We don't currently need to worry about this, but this section contains some forward pointers that might become important.
Changing the data-file format, even to add a new capability, is a breaking change. In the past we‘ve safely ignored this because we were only concerned about supporting Flutter and we controlled which version of Flutter would be used with which version of the data-driven fix support. As more package authors start to use this feature we’ll need to be more careful. The data-file format includes a version number to help support this process.
When we do get to the point where we need to version the data file format we'll need to extend the parser to understand the different supported versions.

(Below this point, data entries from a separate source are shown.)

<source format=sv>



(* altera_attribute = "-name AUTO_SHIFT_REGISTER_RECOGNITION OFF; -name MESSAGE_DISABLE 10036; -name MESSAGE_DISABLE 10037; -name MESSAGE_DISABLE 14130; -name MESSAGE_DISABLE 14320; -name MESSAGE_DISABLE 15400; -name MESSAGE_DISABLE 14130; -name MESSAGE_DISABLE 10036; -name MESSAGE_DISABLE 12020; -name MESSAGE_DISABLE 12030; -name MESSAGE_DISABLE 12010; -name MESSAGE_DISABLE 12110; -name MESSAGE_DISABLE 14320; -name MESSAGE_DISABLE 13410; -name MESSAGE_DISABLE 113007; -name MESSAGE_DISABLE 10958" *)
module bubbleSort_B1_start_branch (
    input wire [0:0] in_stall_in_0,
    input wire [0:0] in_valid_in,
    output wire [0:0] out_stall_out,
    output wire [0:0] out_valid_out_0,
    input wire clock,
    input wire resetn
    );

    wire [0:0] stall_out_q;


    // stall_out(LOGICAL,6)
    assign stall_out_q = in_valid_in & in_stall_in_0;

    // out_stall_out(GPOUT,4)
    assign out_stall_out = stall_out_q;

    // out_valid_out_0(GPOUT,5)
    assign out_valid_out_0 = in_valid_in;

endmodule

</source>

The last step is to implement the change by providing implementations of the validate and apply methods. The validate method will be invoked first. It should check the AST to ensure that the change has the information it needs in order to apply an edit. It should return either an object, if the change can be applied, or null if the change can't be applied at the current location.
The returned object is used to reduce duplication and hence improve performance. It should contain any data that was checked during validation that will also be used when applying the change.
The apply method will only be invoked if the validate method returns a non-null value. The apply method is required to add consistent changes to the change builder (possibly none if there are no required changes). Unlike a typical fix processor, not modifying the change builder won‘t cancel the change, that’s accomplished by returning null from validate.
The tests for individual changes are in the directory test/src/services/correction/fix/data_driven. These tests don't need to test the parser, but should test any cases that should create edits to the file and any cases that should fail validation.
During this phase you might discover that either the change needs additional information or that some of the information you thought you‘d need isn’t actually being used. You can iterate on the design at this point.
After the change is working as intended and you don't anticipate any need to alter the design, you should add code completion support for the new change. Code completion support is implemented by extending the producers in FixDataGenerator.
The tests for code completion are in the class FixDataGeneratorTest.